Mitch and Cookie have had plenty of time to ponder why Erika stayed with a man who was so cruel to her. They knew she loved him despite everything - maybe, to their dismay, still does. She would have regarded leaving him as a failure - hers. Mitch wonders if that is his fault.

"I was always someone, who, if I did something, I was going to do it right," Mitch says. "I never missed a basketball practice, never missed a game. I was a perfectionist that way. ... Now, I wonder, did I instill too much of that in her? She didn't want to fail in her marriage.
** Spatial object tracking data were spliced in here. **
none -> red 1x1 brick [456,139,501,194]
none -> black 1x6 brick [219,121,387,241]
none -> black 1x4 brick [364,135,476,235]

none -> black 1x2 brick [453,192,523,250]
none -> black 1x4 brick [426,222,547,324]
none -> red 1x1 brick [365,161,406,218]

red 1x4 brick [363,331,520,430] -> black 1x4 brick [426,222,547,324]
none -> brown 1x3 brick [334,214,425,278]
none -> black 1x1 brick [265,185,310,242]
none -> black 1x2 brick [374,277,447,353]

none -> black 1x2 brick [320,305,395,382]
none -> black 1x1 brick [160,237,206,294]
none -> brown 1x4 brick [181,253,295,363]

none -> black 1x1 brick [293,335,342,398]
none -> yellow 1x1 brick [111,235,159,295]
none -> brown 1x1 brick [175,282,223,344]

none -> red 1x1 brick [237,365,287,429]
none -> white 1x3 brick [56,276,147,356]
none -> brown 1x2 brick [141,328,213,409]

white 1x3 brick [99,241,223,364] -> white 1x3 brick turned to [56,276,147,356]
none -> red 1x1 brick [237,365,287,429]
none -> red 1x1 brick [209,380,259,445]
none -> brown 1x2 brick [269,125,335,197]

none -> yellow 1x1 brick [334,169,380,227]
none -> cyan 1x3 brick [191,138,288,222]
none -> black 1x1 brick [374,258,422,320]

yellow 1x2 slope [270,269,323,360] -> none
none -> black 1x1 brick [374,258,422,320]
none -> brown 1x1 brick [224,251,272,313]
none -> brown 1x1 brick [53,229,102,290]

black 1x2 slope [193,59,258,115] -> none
She couldn't say, 'Well, it's him.' She thought if it failed, it was because she hadn't worked hard enough, and she wasn't going to let that happen."

Mitch and Cookie frequently refer to the suffering of the families of Joshua Ford and Martha Crutchley. "There isn't a day that goes by that we don't think about them," Cookie says.

"It's awful to lose somebody, and not be able to even say good-bye," says Mitch.

That sparks a thought from Cookie: "It's horrible, but sometimes you think it would be easier ... " Her voice trails off but Mitch understands where she is going.

"I don't want our daughter dead," he says, "but it's like you have a loved one who is sick and in pain. Those people lost someone forever. We will have the opportunity to be with Erika again."

That is the glimmer in some faraway future that they cling to. It is almost all Mitch and Cookie have left.